A node.js library to assist with building best practice, configuration driven, Actions for the Google Assistant.
(This README is a work in progress, although it documents much of the platform, there are gaps. The intent is to have it completed by version 1.0.0.)
Multivocal is a library that tries to bring a new approach to helping you write webhooks for the Google Assistant (and, hopefully someday, other voice agents and bots).
We found that the traditional method of building a webhook suffered from several problems:
- There was lots of boilerplate code required to get very simple things to work.
- Best practices for handling no input, repeated bad input, welcoming users, prompting users, varying responses, and other conversational components add even more code.
- All this additional code is beyond the actual logic we want to implement.
- The text for responses were often mixed in with the business logic, making it difficult to add new language support or change the possible responses.
As we developed more and more Actions, we began to want a library that met a few goals:
- Reduce boilerplate as much as possible.
- Use sane defaults and make it easy to override those defaults.
- Our code should be focused on the results - not how to transmit those results.
- Responses to the user should be configuration driven, allowing us to easily add and modify responses that incorporate the results from our business logic.
That evolved into Multivocal.
We think it makes sense for any application you're writing with Dialogflow for the Google Assistant (Actions-on-Google). We hope to expand this so it make sense to use for the Action SDK (without Dialogflow), for other platforms that use Dialogflow, and for the Amazon Alexa.

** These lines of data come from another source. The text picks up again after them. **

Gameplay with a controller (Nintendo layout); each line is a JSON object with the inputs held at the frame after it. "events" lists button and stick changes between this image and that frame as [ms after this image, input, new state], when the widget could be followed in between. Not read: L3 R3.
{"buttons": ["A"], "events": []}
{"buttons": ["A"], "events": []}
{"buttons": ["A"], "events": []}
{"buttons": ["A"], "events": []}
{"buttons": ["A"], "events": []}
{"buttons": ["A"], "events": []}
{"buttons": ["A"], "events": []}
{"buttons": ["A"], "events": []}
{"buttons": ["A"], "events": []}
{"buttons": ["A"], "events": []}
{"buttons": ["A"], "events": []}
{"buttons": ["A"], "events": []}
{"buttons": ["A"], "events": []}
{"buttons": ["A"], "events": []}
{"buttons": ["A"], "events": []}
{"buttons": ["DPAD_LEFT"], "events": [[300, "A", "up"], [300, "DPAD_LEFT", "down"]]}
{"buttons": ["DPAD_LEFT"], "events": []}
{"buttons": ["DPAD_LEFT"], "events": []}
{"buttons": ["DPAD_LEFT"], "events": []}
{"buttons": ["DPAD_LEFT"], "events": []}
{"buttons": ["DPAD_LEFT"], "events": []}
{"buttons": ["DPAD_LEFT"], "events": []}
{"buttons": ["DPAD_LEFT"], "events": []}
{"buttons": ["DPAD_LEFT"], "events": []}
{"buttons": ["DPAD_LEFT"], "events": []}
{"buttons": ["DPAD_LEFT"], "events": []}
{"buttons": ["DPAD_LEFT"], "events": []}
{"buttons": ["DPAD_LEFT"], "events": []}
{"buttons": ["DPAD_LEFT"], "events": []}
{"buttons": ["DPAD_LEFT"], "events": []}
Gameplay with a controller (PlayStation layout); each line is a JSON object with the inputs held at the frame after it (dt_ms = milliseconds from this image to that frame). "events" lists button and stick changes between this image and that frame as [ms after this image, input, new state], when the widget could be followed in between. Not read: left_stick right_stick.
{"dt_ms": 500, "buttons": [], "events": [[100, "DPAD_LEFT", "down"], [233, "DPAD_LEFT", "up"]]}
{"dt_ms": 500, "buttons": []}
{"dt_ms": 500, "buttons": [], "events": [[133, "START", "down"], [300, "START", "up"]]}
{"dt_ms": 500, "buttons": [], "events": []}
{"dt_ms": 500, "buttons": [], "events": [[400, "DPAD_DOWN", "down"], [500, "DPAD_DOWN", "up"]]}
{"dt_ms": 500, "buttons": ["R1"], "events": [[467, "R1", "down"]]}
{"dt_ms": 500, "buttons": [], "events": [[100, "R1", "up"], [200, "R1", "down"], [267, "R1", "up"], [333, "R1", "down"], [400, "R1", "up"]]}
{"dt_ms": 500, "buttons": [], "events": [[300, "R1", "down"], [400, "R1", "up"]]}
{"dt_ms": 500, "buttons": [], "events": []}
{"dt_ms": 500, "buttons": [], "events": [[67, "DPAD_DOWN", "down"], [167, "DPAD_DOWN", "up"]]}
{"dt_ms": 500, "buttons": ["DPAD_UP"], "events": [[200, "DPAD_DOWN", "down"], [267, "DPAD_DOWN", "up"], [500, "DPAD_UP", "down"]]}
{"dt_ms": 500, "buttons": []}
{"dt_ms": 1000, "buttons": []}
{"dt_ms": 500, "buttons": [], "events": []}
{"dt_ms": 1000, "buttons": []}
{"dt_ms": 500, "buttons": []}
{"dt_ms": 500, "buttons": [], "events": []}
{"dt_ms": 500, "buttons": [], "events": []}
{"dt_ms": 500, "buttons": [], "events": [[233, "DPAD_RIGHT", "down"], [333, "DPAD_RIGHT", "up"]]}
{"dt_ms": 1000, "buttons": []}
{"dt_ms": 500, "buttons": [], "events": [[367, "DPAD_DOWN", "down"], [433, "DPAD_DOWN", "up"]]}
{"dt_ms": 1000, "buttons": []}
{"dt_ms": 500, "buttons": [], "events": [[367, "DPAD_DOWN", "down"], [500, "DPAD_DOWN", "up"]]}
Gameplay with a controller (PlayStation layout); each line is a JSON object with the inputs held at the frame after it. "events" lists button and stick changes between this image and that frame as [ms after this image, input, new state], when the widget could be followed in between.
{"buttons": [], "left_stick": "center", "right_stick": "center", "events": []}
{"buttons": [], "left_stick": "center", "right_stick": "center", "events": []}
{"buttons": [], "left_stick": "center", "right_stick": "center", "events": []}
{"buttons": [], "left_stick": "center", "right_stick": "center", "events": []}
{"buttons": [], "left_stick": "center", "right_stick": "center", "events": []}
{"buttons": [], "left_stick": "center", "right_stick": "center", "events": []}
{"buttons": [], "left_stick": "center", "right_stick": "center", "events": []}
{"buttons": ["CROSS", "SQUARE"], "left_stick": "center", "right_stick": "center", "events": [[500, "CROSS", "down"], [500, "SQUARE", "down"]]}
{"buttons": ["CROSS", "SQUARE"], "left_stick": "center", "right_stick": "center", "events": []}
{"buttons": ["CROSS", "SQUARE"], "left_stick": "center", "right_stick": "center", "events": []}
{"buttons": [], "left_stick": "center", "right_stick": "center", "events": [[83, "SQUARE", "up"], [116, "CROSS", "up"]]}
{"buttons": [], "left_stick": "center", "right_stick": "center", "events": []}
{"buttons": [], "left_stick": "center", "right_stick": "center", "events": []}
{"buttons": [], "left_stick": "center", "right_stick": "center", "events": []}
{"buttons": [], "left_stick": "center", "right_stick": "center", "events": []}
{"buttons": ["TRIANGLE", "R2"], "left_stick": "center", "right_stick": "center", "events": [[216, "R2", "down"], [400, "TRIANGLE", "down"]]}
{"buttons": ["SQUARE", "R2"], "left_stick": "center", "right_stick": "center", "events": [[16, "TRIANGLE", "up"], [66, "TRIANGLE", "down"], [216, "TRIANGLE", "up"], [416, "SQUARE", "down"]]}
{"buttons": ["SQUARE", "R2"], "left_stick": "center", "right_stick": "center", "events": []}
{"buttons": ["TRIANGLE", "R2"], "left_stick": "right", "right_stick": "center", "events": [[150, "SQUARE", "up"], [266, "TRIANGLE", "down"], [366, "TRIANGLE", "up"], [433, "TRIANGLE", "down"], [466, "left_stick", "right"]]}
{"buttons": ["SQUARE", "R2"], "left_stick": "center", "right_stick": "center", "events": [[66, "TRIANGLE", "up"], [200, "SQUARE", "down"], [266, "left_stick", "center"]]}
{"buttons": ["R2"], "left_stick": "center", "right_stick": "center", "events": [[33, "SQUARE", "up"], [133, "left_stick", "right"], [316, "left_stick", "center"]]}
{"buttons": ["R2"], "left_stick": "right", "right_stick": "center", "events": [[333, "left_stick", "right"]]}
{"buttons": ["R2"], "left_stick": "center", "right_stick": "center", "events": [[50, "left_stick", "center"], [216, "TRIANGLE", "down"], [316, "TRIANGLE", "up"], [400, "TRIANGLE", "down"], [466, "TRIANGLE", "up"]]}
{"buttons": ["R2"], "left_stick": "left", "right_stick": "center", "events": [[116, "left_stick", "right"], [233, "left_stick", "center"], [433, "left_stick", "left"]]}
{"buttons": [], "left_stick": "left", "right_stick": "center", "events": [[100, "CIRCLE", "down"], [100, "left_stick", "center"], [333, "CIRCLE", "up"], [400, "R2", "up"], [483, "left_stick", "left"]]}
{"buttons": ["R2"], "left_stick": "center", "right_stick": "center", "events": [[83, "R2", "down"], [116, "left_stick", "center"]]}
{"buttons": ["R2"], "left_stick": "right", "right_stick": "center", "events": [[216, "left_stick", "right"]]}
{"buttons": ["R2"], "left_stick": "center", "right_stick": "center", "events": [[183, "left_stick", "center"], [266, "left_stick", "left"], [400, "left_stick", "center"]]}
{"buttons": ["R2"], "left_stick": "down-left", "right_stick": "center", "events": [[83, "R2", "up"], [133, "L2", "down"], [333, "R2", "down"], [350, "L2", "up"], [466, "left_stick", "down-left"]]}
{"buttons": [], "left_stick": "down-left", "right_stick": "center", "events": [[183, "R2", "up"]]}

Right now, it targets webhooks that run on the Firebase Cloud Functions platform, but it should work on any platform that uses Express-like handling.
Multivocal was started by Allen "Prisoner" Firstenberg, a Google Developer Expert and developer of several Actions for the Assistant.
But multivocal is open source - we would love to see your contributions!
Source for multivocal is available at https://github.com/afirstenberg/multivocal. You can also find documentation there and at https://multivocal.info/
There are sample projects (ranging from fairly sparse projects we use to test things out to more full-featured examples) and additional documentation linked from https://multivocal.info/
You can report bugs and issues at the github project page.
You can install it using npm install --save multivocal
.
As for using Multivocal... well... that takes up much of the rest of this document, as well as other documentation available from github or at https://multivocal.info/
Using multivocal to implement a basic fulfillment webhook for a Dialogflow based action built on Firebase Cloud Functions is straightforward with just a little boilerplate.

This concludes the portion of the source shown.